There is a general shortage of operators in the labor market, he said, which is worsening as the profession continues to see a dearth of new entrants.  “Wastewater is sort of an acquired taste, if you will,” Gibson joked. 

The difference in pay between what the IAWWTF can offer, and what workers can find at other facilities, has made the IAWWTF a temporary stop for most individuals starting their careers. Getting candidates in the door for operator positions is a challenge in its own right. 

The starting pay for a trainee, a phase that lasts a minimum of 18 months, is at about $15 an hour — a starting wage that puts the IAWWTF in competition with the likes of big-box and grocery stores. “You can get paid more at Walmart or Home Depot right now,” Thorne said. 

Additionally, the IAWWTF has been unable to find a replacement for retired Chief Operating Officer CJ Kilgore, who left in summer 2022. The Chief Operating Officer position, which is represented by the City Executive Association bargaining unit, is currently being filled through a private contract, the Camden Group. Camden is also assisting the IAWWTF in its recruiting efforts. Thorne estimated that the current salary that the IAWWTF is offering is potentially up to $50,000 less than competitive salary. 

“I don’t think we’re gonna hire cheap. We’re just — we’re so far below market,” Thorne told the SJC.

The working group has a difficult task ahead of it. In an interview with The Voice, Leifer emphasized that the shortage of plant operators “is not unique to Ithaca. Wastewater plants — people aren’t going into that field.”

One idea for the working group to consider that briefly came up during the Feb. 8 SJC meeting was making the IAWWTF into its own entity — making its operations independent of the City of Ithaca’s. This would mean the IAWWTF becoming its own taxing jurisdiction, and forming a board of representatives, similar to a school district.

The working group hasn’t met yet, and there are few indications of what it will be considering as far as long term solutions to the IAWWTF’s staffing issues. The group’s meetings will not be open to the public.

When asked about the idea of the IAWWTF becoming its own entity, Leifer — Dryden’s Town Supervisor — said that it’s too early to tell what might come out of the working group. Its members are going to be going through a process of “laying out all the different options and figuring out what is possible,” he said.

“Ultimately, to do anything different. All three, [municipalities] have to approve,” Leifer said.

Speaking about the working group, Brock said that “we want to address our immediate concerns, as well as have a frank and honest conversation about solutions that will be more resilient over the long term. “

She added that the issues at the wastewater treatment facility “are not glamorous.

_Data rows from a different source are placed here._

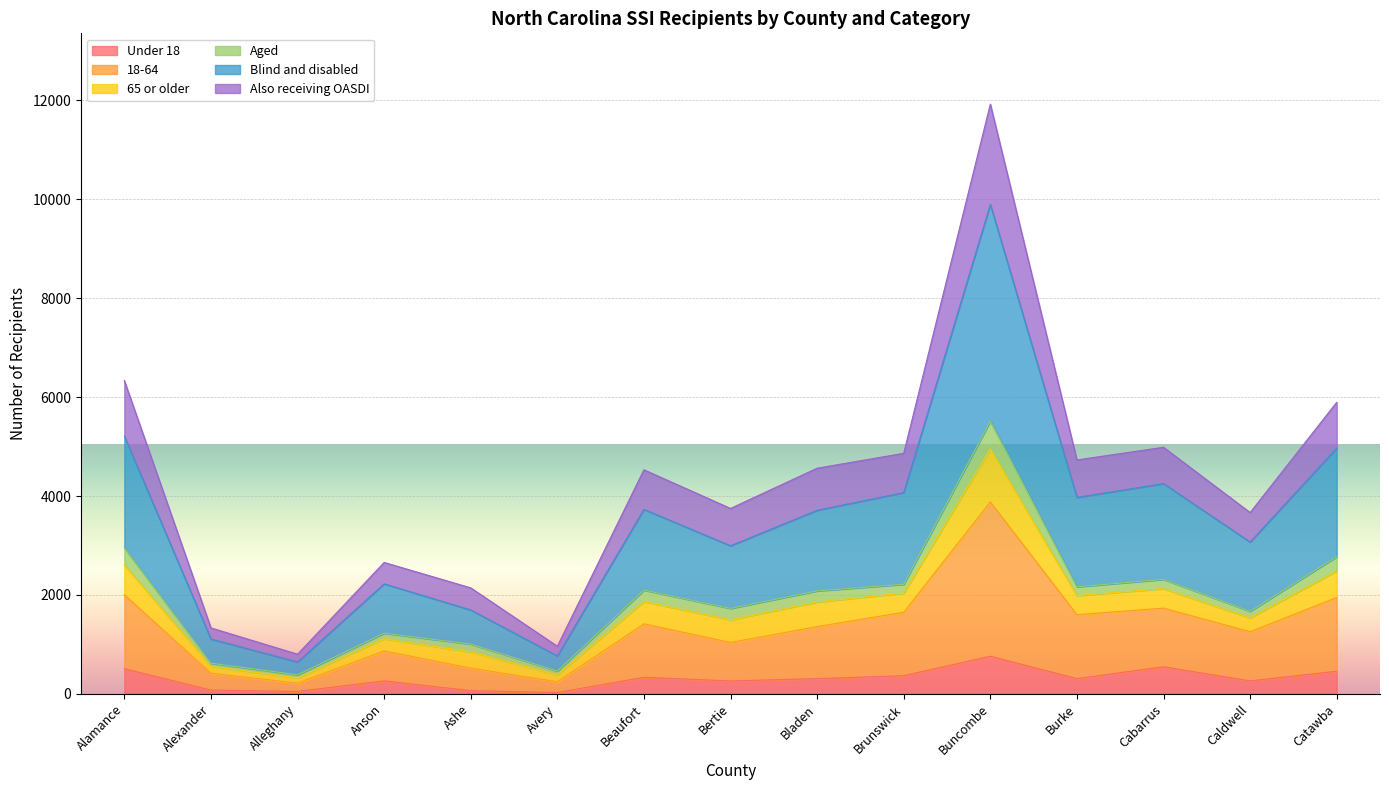

The Under 18 series shows 334 at Beaufort. True or false?

True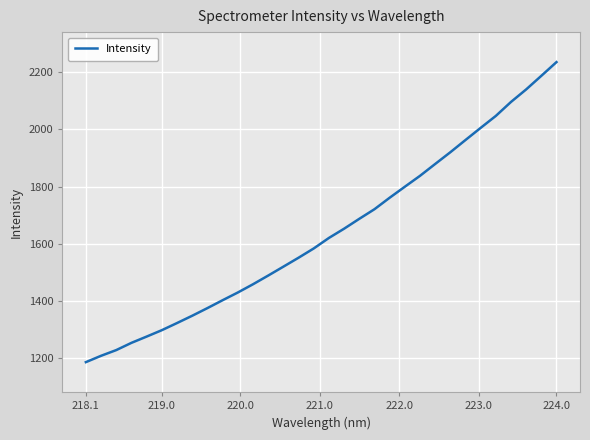

What is the difference between the maximum and minimum values?

1047.8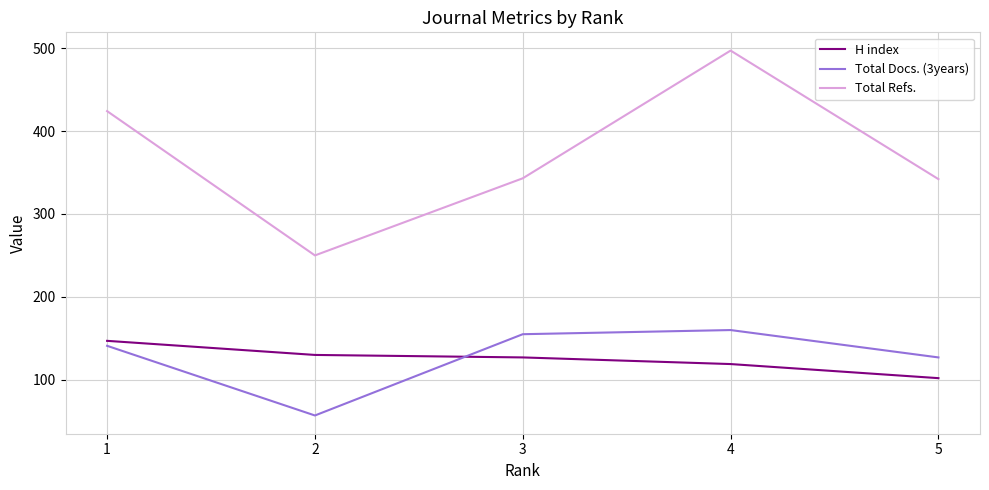

The value of Total Docs. (3years) at 3 is 155. True or false?

True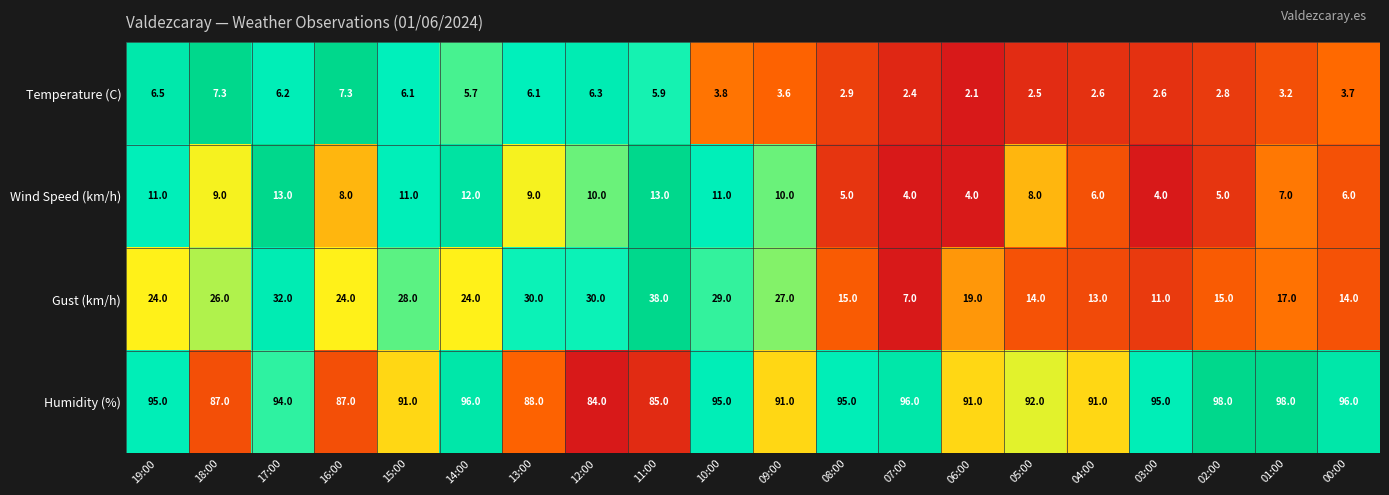

True or false: Wind Speed (km/h) has a value of 17.4 at 12:00.

False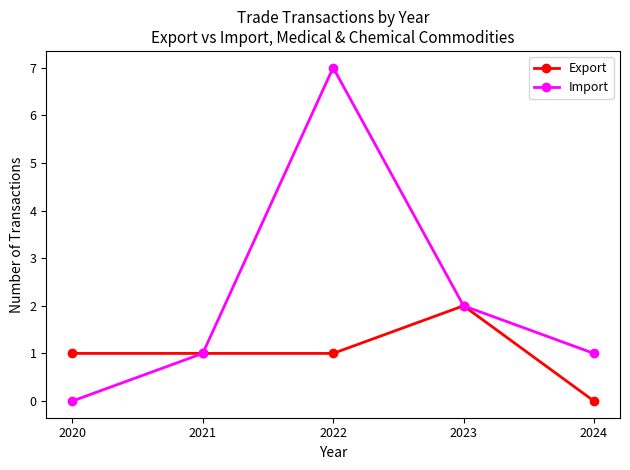

Reading left to right, what are all the values shown in this chart?

Export: 1	1	1	2	0
Import: 0	1	7	2	1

They don’t get a lot of attention, but are our primary responsibility to our residents, and we cannot lose sight of that responsibility and obligation. And I think we do, because it’s always so easy to go after the shiny new thing and forget about all the things that we do day in and day out and that we do really, really well.”

Update (03/01/2023): This piece was updated to note that the Chief Operating Officer position at the Ithaca Area Wastewater Treatment Facility is represented by the City Executive Association bargaining unit.

Correction: The bargaining unit that plant operators were originally reported as being a part of was the City of Ithaca’s DPW Unit, not the Administrative Unit.